Collective strength

Like the steel hoops that bind the wooden staves of a barrel, ITER’s intercoil connection system links the tokamak’s 18 toroidal field coils into a continuous mechanical framework that prevents coil movement and preserves the magnetic field stability required for plasma confinement. The system is now taking shape as assembly teams complete the first intercoil structures in the tokamak pit.

“This is a crucial step for assembly, and a complex one,” says Christelle Boyer, the ITER magnet assembly engineer, who oversees part of the intercoil connection project. “Intercoil activities must be carefully sequenced with other activities because the connections are being made in highly constrained spaces with very tight tolerances.”

The 18 toroidal field coils of the ITER tokamak generate the magnetic field used to confine the plasma. During operation, the coils will experience electromagnetic loads on the order of several hundred meganewtons—the equivalent of tens of thousands of tonnes of force per coil. To manage these forces, the coils must be connected by an intricate intercoil structure that creates a single mechanical entity capable of resisting shear, compression, and tensile loads.

The coils are connected in three distinct zones (see diagram below). On the inboard side, closest to the centre of the machine, two inner intercoil structures (IIS) connect adjacent coils at both the top and the bottom. On the outboard side, outer intercoil structures (OIS) are installed at the top and bottom, while two intermediate outer intercoil structures (IOIS) are positioned at mid-height.

Intercoil connections are executed in two phases. The first connections can be made between two toroidal field coils as they are assembled into a sector module with a vacuum vessel sector and thermal shields in Assembly Hall tooling. Then, as the resulting sector modules are lowered one by one into the tokamak pit, toroidal field coils from adjacent sector modules can be connected. This in-pit phase began at the end of July 2025, as the right-hand toroidal field coil of sector module #7 was connected to the left-hand toroidal field coil of sector module #6.
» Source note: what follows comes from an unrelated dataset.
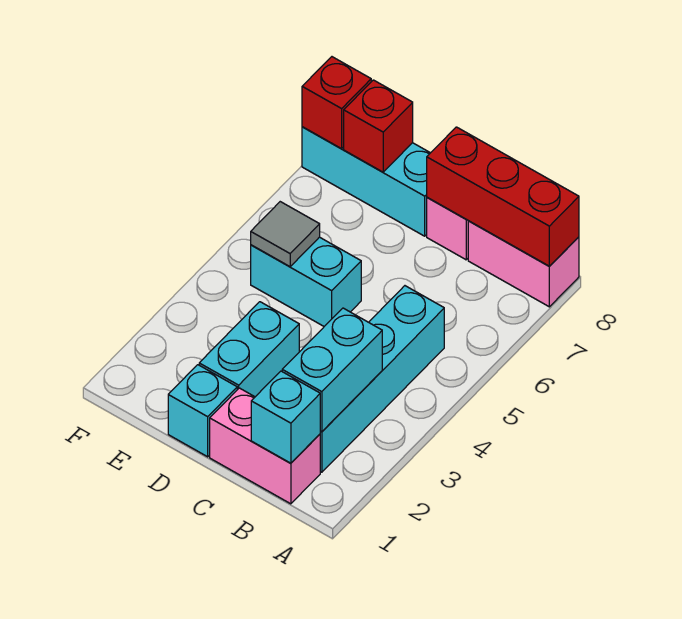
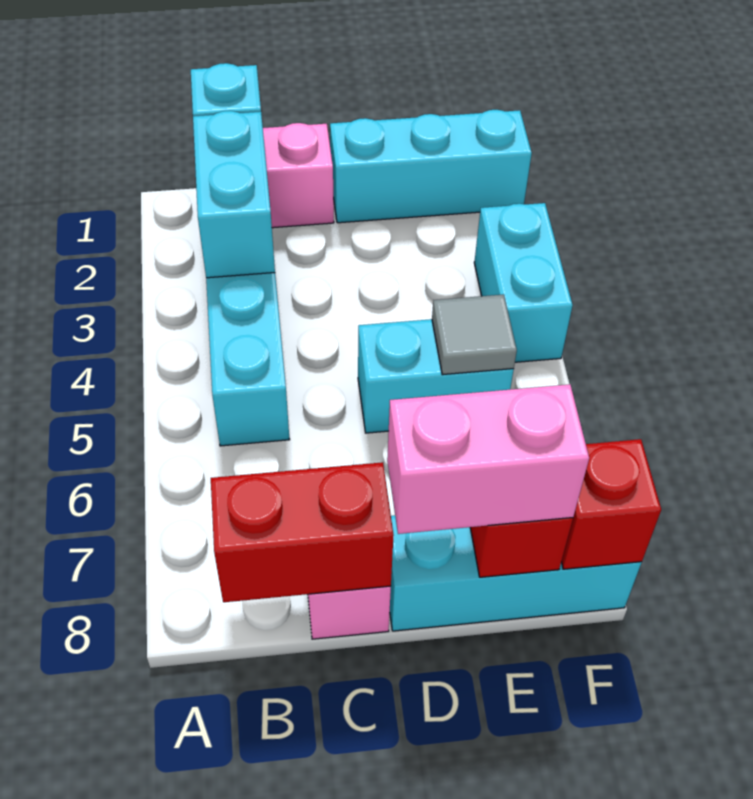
pink 1x2 brick [468,221,579,307] -> pink 1x2 brick moved to [387,384,589,534]
red 1x3 brick [427,127,579,266] -> red 1x2 brick [211,462,394,602]
cyan 1x1 brick [168,365,237,457] -> cyan 1x3 brick [330,110,532,223]
cyan 1x2 brick [199,302,299,397] -> cyan 1x2 brick moved to [474,203,573,362]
“The biggest challenge is ensuring the sector modules are aligned properly so the connections can be made,” says Kenji Gomikawa, the ITER assembly engineer overseeing the structural connections in the pit. “These modules are extremely heavy components with connection points that must be matched within a few millimetres of precision.”

The connections are executed using different methods depending on the structure. For the intermediate outer intercoil structure, precision-drilled plates are positioned on either side of the mating surfaces and fastened with high-capacity studs and a pin weighing 300 kg. For the outer intercoil structure, a shim is inserted between the mating surfaces for insulation purposes and then the coils are secured with superbolts, shear bolts, and clamping bolts. These are massive items, with a single superbolt weighing as much as 26 kg.

There is, quite literally, no wiggle room. To protect against the immense shear forces generated during operation, the bolts must fit perfectly into the bore holes. In certain cases, specialized “sleeves” are used to compensate for microscopic misalignments. Because these sleeves are produced to fit within a clearance of less than 0.1 mm, they are immersed in liquid nitrogen to contract slightly prior to installation. Once inserted, they expand to achieve a precise fit, ensuring a movement-free connection.

Work is currently underway in the tokamak pit to connect the toroidal field coils between sector modules #6 and #5 and between sector modules #7 and #8. The connections must be completed before sector module #4 is lowered into the pit in the spring of 2026, as its weight will shift the other modules during the landing process and cause the metrology, alignments, and sleeves prepared for the intercoil connections to no longer correspond to the actual position of the toroidal field coils.

Once all sector modules are installed in the tokamak pit and the 18 toroidal field coils are fully connected, the final elements of the magnetic structure—the pre-compression rings—will be installed at the top and bottom of the intercoil assembly to provide additional stability.